問題:
本文から、「情報化時代と言われてはや30年」という言葉を含むところで始まり「るという人も出てくるわけだ。」で終わる部分を、一字も変えずに抜き出してください。

::: 本文

月刊基礎知識
月刊基礎知識トップページへ バックナンバーへ
こんな時代もありましたの用語集
 

情報化時代と言われてはや30年

情報禍時代

1973年版本誌収録。以下、

皮肉な人たちは現代を「情報化時代」ではなく「情報禍時代」と名づけている。情報の量がむやみにふえるだけでなく、情報の質に対するコントロールがほとんどされない。エロも左翼思想も何もかもすべて野放しの状態で大量に放出されているのが現代で、これはもはや「情報化」ではなく「情報禍」だというのである。したがって「文化」も、いまや「文禍」になりつつあるという人も出てくるわけだ。

情報の氾濫が工業後社会(ポスト・インダストリアル・ソサエティー)の本質だとするなら、質量ともにノーコントロールの情報がわれわれをおおうものと覚悟しておいたほうがよい。その覚悟のうえに立ってわれわれは情報化社会を情報禍社会にしない方法を講ずるべきだと思うのである。

いちばん簡単なのは情報のない地域に逃避することであるが、これは現代の日本では不可能である。こんな時代には情報を役に立てる方法を考えるほかはない。現代人は情報を拒否できない世界に生きているのである。ということになると残された道はただ1つ、情報を選択することだけだ。自分にとって役立つ情報を選んで残りを捨てる行為しかほかにしようがない。そのためには情報に対する抵抗力を作っておく必要がある。

情報の量に迷わされたり、拒否反応を起こす体質では情報化時代は乗り切れないのである。しかし要は情報禍に立ち向かい、自分を情報化することである。現代を情報禍と考える人は敗北者になる。悠然と立ち向かって情報に飲まれず飲み込む人間になるべきだ。

ページの先頭へ 戻る

テクネトロニック時代/技術電子時代

1973年版本誌収録。以下、

テクノロジー(技術)とエレクトロニクス(電子工学)が、社会構造や習慣、人間の価値観などに大きな影響を及ぼす時代のことでビグネフ・ブレジンスキー米コロンビア大教授が造った新しい言葉。これまで、アメリカをはじめとする先進工業社会では、技術は生産能力の向上を主目的としているが、コンピュータを中心とした技術が、生産性向上だけでなくあらゆる面に大きな影響力を持つ新しい脱工業社会へはいりつつある。プレジンスキー教授は、この脱工業社会の時代をテクネトロニック時代と呼ぶよう提唱している。

ページの先頭へ 戻る

ワープロ1人1台時代

1985年版本誌収録。以下、

ワードプロセッサーはますます普及し、昭和59年度は出荷が17万代を越す勢い。最も多くの使用者が女性と中高年だという。女性は持前の指先のしなやかさを生かした使いかた。中高年では著述家や書くことの好きな方に愛好者が多い。ワープロの効用が次第に認められ、一方で、携帯型ワープロの普及が始まったので、いよいよ1人1台時代が来るかと想像する向きもある。だが、まず文字志向が高まるかどうかが最大の問題である。ワープロが家庭にテレビのように入れば、まさに文房具である。

::::::
::: データ

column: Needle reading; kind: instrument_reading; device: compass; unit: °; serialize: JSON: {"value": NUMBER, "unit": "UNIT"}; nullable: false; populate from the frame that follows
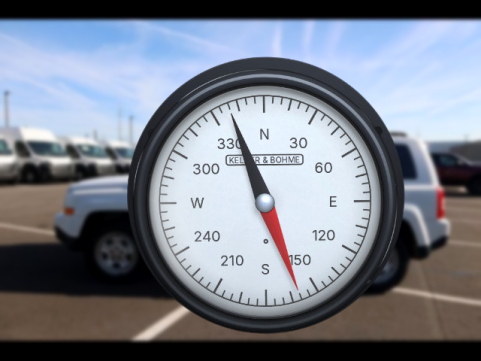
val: {"value": 160, "unit": "°"}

::::::

回答:
情報化時代と言われてはや30年

情報禍時代

1973年版本誌収録。以下、

皮肉な人たちは現代を「情報化時代」ではなく「情報禍時代」と名づけている。情報の量がむやみにふえるだけでなく、情報の質に対するコントロールがほとんどされない。エロも左翼思想も何もかもすべて野放しの状態で大量に放出されているのが現代で、これはもはや「情報化」ではなく「情報禍」だというのである。したがって「文化」も、いまや「文禍」になりつつあるという人も出てくるわけだ。